Pero pude escuchar los murmullos mucho antes de que llegáramos. No quería ser el chico raro ese día. Solo quería ser normal y celebrar con mis amigos. Hice mi mejor esfuerzo por no escuchar, me había vuelto bastante bueno en ignorarlo. Pero esta vez fue diferente.

El murmullo no se trataba de cavilaciones nostálgicas. No eran profundas, ni contemplativas ni tristes. No era más que terror absoluto y aturdidor, y solo se seguía haciendo más ruidoso conforme nos acercábamos al lago.

—¿Te sientes bien?

Jessica, el tipo de chica que hace que los hombres inteligentes hagan cosas estúpidas.

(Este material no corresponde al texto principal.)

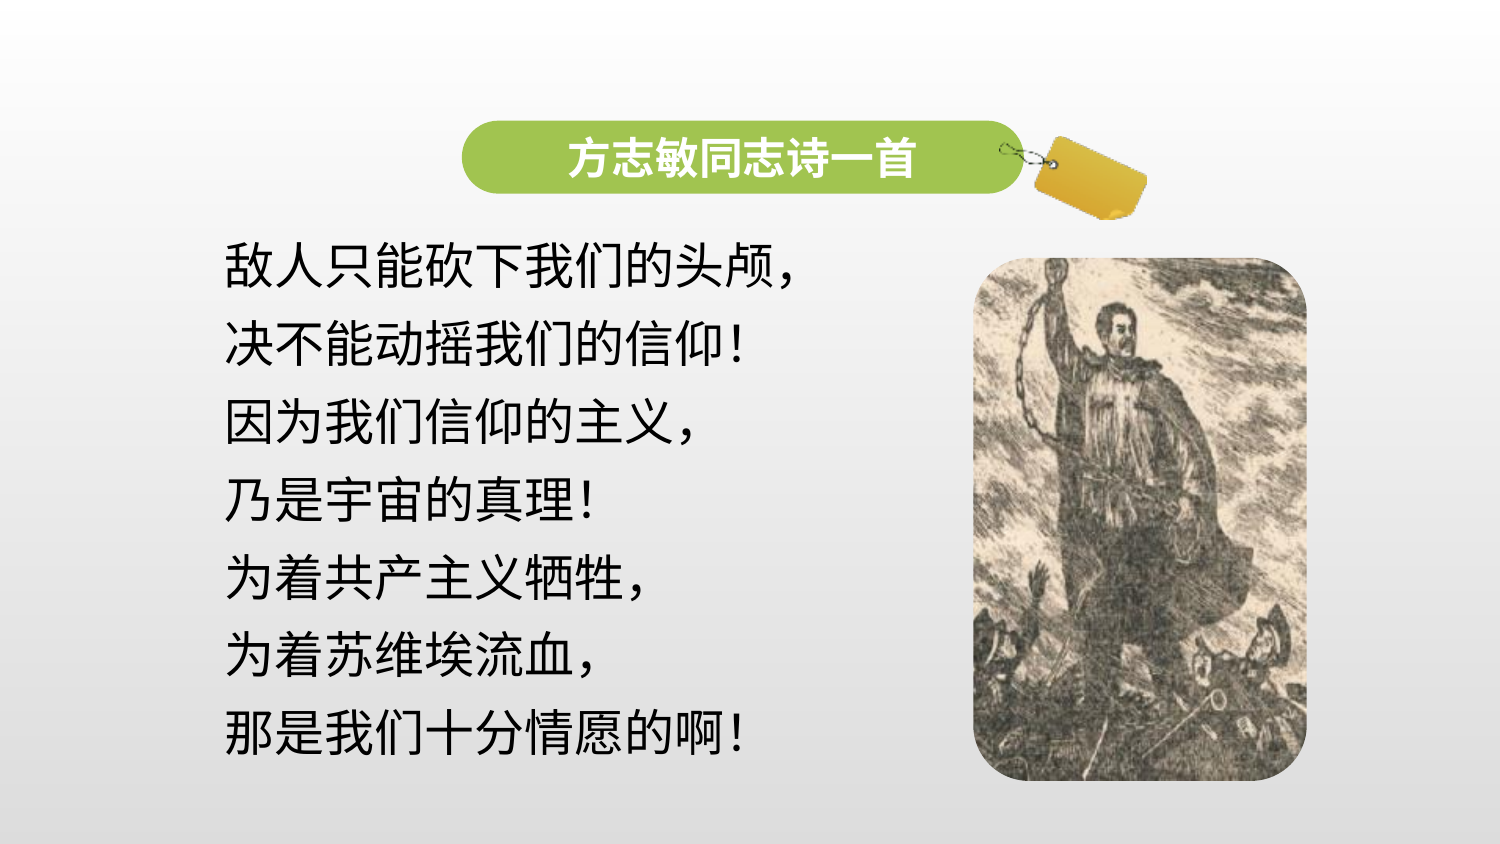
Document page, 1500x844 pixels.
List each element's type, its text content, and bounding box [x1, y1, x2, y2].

text_box 方志敏同志诗一首 [460, 119, 1019, 195]
picture [973, 257, 1307, 781]
picture [999, 136, 1147, 220]
text_box 敌人只能砍下我们的头颅， 决不能动摇我们的信仰！ 因为我们信仰的主义， 乃是宇宙的真理！ 为着共产主义牺牲， 为着苏维埃流血， 那是我们十分情愿的啊！ [213, 150, 1390, 768]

—Claro. Solo estoy cansado por el viaje —mentí mientras nos estacionábamos. Creo que me dijo algo más, pero no la pude escuchar por encima del eco de los gritos. Era el más ruidoso que había escuchado jamás, incluso más ruidoso que el del hospital. Estando tan cerca, finalmente podía empezar a distinguir algunas de las palabras.

¿Algo me tocó la pierna?

¿Qué carajos es esa cosa?

Los otros cinco autos se habían estacionado en la costa de grava. Los varones estaban desempacando las canastas de picnic y los estéreos. Yo me quedé sentado en el auto, completamente paralizado por el tumulto de voces enardecidas.

¡No puedo respirar!

¡Sal del agua! ¡Sal del agua!

—¿Vas a salir o qué?

Jessica, de nuevo. Tuve que verle los labios para entender qué era lo que estaba diciendo. Captó mi mirada mientras se desvestía casualmente, revelando un traje de baño bien seleccionado. Luego el resplandor de una sonrisa que no pude corresponder. Asentí a través de mi entumecimiento, saliendo del auto para contemplar el agua azul y pacífica.